The knee is the largest and one of the most complicated joints in our body. However, conventional systems used for knee replacements are standardized by various manufacturers and are simple approximations of patients’ joints. These estimations are based on knee anatomy data collected in a specific geography, with adjustments made during the surgical procedure.

Of course, standardized implants still help patients lead an active or semi-active lifestyle, but in many cases, patients face complications and pain after surgery as a result of the imperfect fit. However, the introduction of 3D printing has enabled the production of highly personalized systems and these have become increasingly appealing to manufacturers as the process is also exponentially faster.

This personalized approach results in improved patient satisfaction. This is because all designs are unique to the patient, based on factors like their age and bone density, their disorder, the type of surgery or surgeon’s preferences, even the patient’s anatomy and lifestyle. The result is an almost perfect fit, with uniform stress distribution, and better load bearing capacity.
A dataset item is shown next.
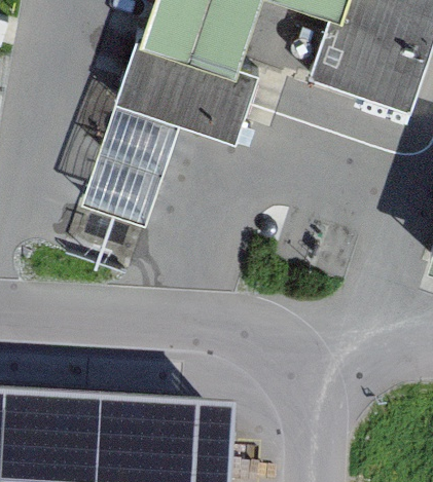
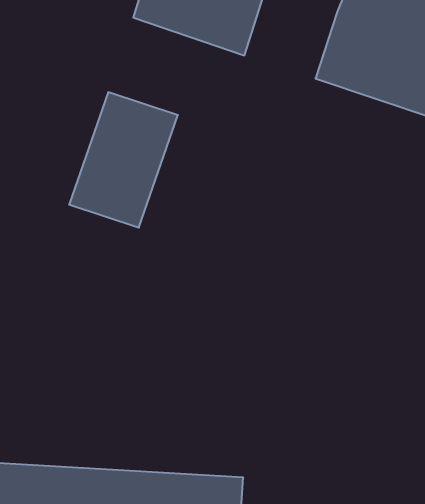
building: [119,21,262,127] -> none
This personalization also helps the surgeon perform cuts in the bone and soft tissue exactly where they need to be. Therefore, minimal adjustments in surgery are required, in comparison to the previous standardized alternatives.

Taking on the world… together

The highly complex and detailed customization that additive manufacturing can provide, has resulted in a real drive and demand for the technology. This could rapidly become the future of the manufacture of prosthetics, both internal and external. But how can manufacturers realize this potential and use it to overcome the challenges in supplying to a global market?
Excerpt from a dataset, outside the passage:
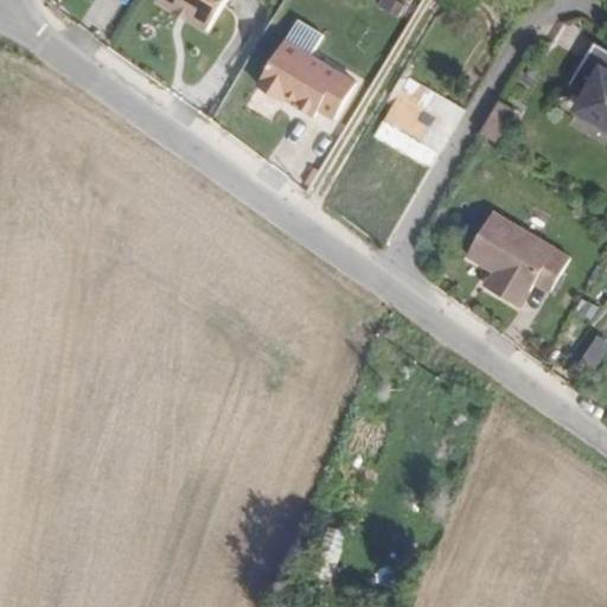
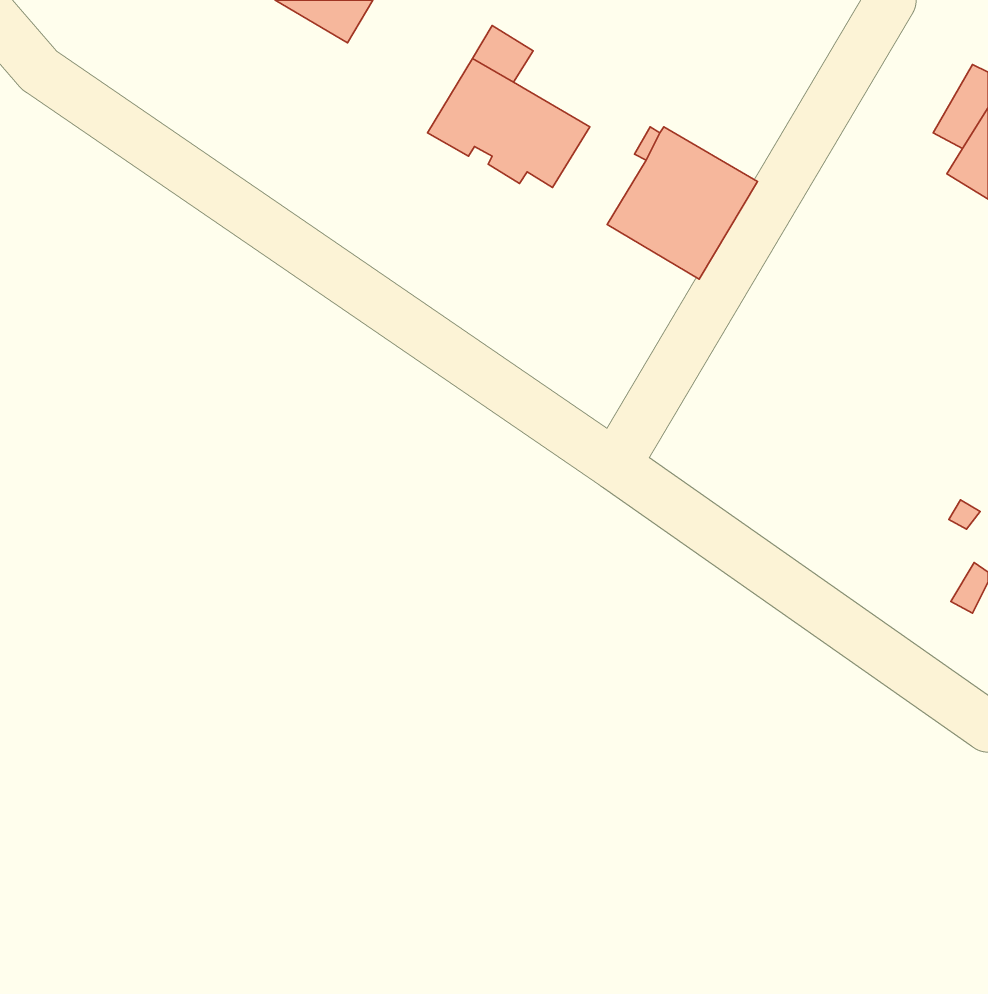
building: [466,211,568,305] -> none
Effective and comprehensive management of the supply chain is crucial. Strategic partnerships with vendors who possess the necessary medical and additive manufacturing expertise on a global scale lie at the heart of this.
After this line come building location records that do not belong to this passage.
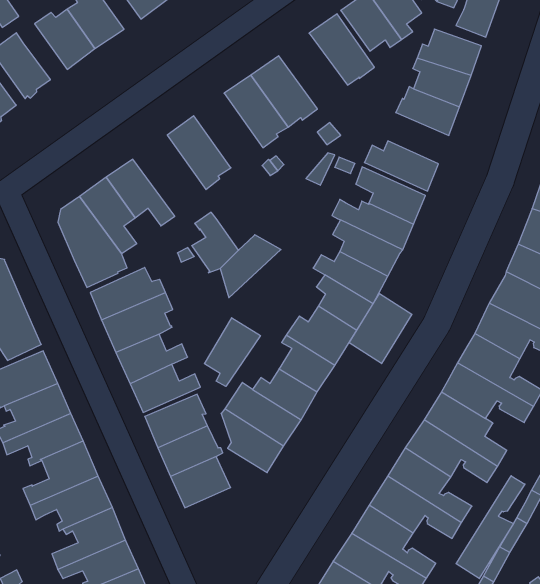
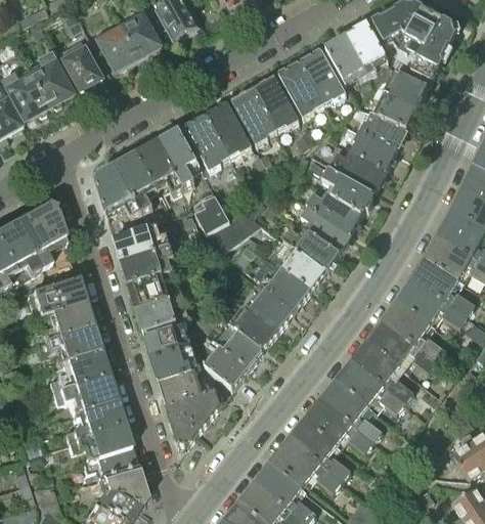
building: none -> [277,61,323,117]
building: none -> [206,101,252,156]
building: none -> [349,128,395,170]
building: none -> [157,129,196,187]
building: [349,293,412,364] -> none
building: [204,318,260,386] -> none
building: [456,476,525,579] -> none
building: none -> [167,391,218,443]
Looking at the previously discussed example of personalized knee systems, there are key areas where a vendor partnership like this can facilitate production and global distribution. Specialist capabilities in design and development and access to experienced concurrent engineers can help to ensure the quality of the end product. In the case of personalized knee systems, this manifests itself in highly specialized design software specifically tailored to crafting detailed made-to-fit products. With access to global supplier networks, and by aiding with efficient supply chain management, vendors can also help manufacturers break down cultural barriers and manufacture at more competitive prices. On the other side of the coin, harnessing this global network can equally provide new opportunities on the customer side as well.

Printing the future

Further progression on the technology itself will depend on increased research on the range of materials and combinations with which manufacturers can print. Even if we are some way away from recreating body parts of the greatest complexity, perhaps the most exciting area for development is bioprinting, extending the principles used in custom prosthetics to living tissue. The combination of the two could place 3D printing at the cutting edge of progression in the medical industry. Though this technology is still in its infancy, it has a strong foundation for use in healthcare. What is most exciting is that the true limits of what can be achieved with additive manufacturing are yet to be explored.